I think that the largest obstruction to being able to produce something like Tit-for-Tat in a more general case is the fact that in more interesting games we don't have access to complete information. In Tit-for-Tat, if you are betrayed, you know you are betrayed. Furthermore, you know exactly how much you were harmed, and you know you will have an oppourtunity to redress that wrong exactly. In more realistic environments, you are not always certain who betrayed you, or potentially even if you were betrayed. You might not have an opportunity to redress any wrong done to you, and most importantly, you might be in a situation where someone is going to get hurt regardless of the situation.

Two games that I'm particularly interested in, because they are largely, if not totally, driven by social interaction, are Survivor and Diplomacy. The essential mechanic of survivor is that players are gradually eliminated by a vote. Each round, one player is voted off (The TV show had more elaborations, but the vote is at the core of the game). Social interaction is key in convincing players not to vote for you. Diplomacy is a war game, based on WWI. The interesting thing is that it is a 7 player game, and there is no random element. Again, negotiation is key, but Diplomacy is even more interesting, because moves are not necessarily directed solely at one player or another, or even at any player. For more information about Diplomacy, check out The Diplomatic Pouch.

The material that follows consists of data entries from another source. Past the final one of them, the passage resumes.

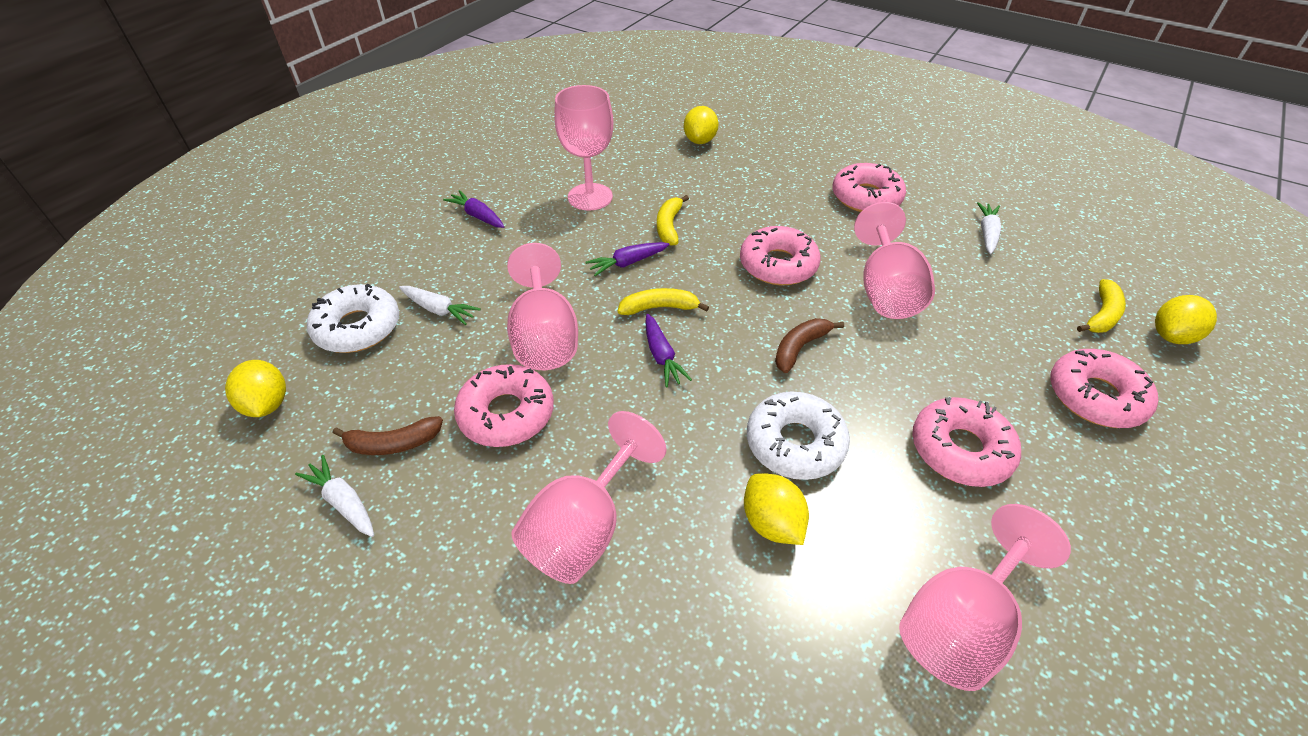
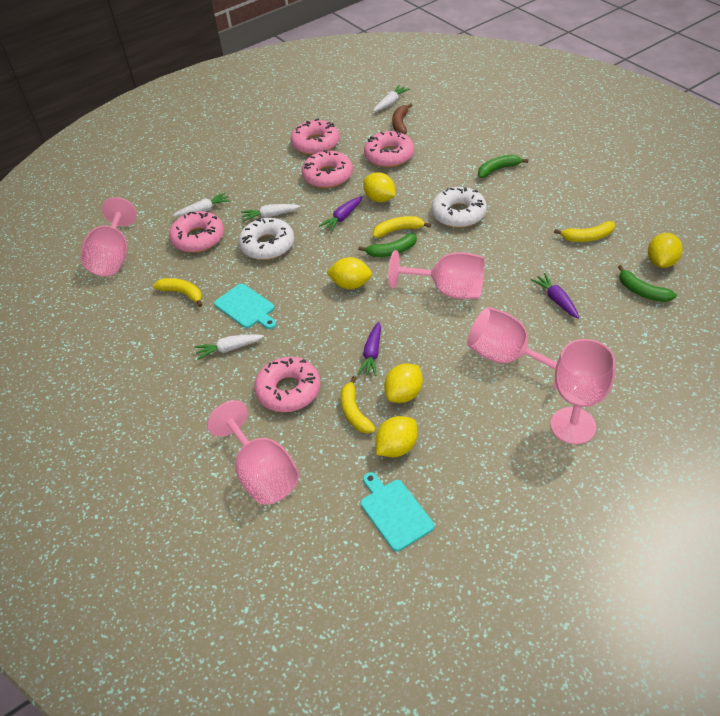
brown banana: [333,416,443,455] [775,318,844,373] = 2 -> [392,103,413,134] = 1
green banana: none = 0 -> [358,233,417,257] [478,154,528,178] [618,265,677,302] = 3
turquoise cutting board: none = 0 -> [214,284,276,329] [361,472,434,551] = 2
white carrot: [295,455,374,537] [399,286,481,325] [977,202,1001,254] = 3 -> [173,193,230,217] [194,334,264,360] [241,204,300,222] [373,85,410,112] = 4
yellow banana: [618,288,709,315] [657,195,689,246] [1077,279,1126,333] = 3 -> [153,278,202,307] [341,376,376,433] [373,216,431,238] [554,221,615,242] = 4
yellow lemon: [225,360,286,417] [684,106,719,144] [744,474,809,545] [1155,295,1217,344] = 4 -> [326,257,372,289] [363,172,395,202] [376,416,417,457] [384,363,423,403] [648,233,683,268] = 5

There are a number of general strategies and concepts that seem to arise frequently in games of this type.

Ally
Someone who is cooperating with you. Perhaps because their interests are aligned with yours, perhaps because they've made a commitment.
Promise
People make decisions about how to behave based on how they believe other people will behave. Since players cannot completely predict the behavior of other players (If they could, you could treat the other player as just a piece of the game world, from the perspective of the first player), it is useful for players to exchange information about what they will do in the future. Of course, players are not bound by this exchange of information, so you have the question of whether or not to believe a promise. Note that you can hurt a player by making a false promise, even if your subsequent game move is in no way harmful to them. I could go on, but this is enough for a definition.
Attack
Players can act in ways that are overtly harmful to other players. In Survivor this would be voting another player off. In Diplomacy, it could be besieging their country.
Treachery
Treachery is worse than an attack, interestingly. People get more mad at you if you betray them, than if you act directly against them. The essence of treachery (IMHO - this is getting awfully philosophical :) is deception about your intentions towards the betrayed.
Revenge
I would classify Revenge as going above and beyond a simple righting of the status quo. To use an example from Diplomacy this time, If a country attacks you, it may be the case that your best course of action is to just write off the territory you lost, and go on from there. The impulse to revenge directs you to take back what was stolen, and then take some more. I believe that this is a useful impulse, because punishing people for attacking you will hopefully dissuade people from attacking you in the future. Ideally, you'd like everyone to believe that if they attacked you they would suffer grievously. However, taking revenge imposes a cost on you, as well as the person you are attacking. This is why one of the very interesting questions of the game of Diplomacy is when to take revenge. Some of the best diplomacy players will nearly ignore an attack, and immediately begin negotiating with the attacking player to achieve some other end. This is another definition which is getting to long. I'll get back to this later.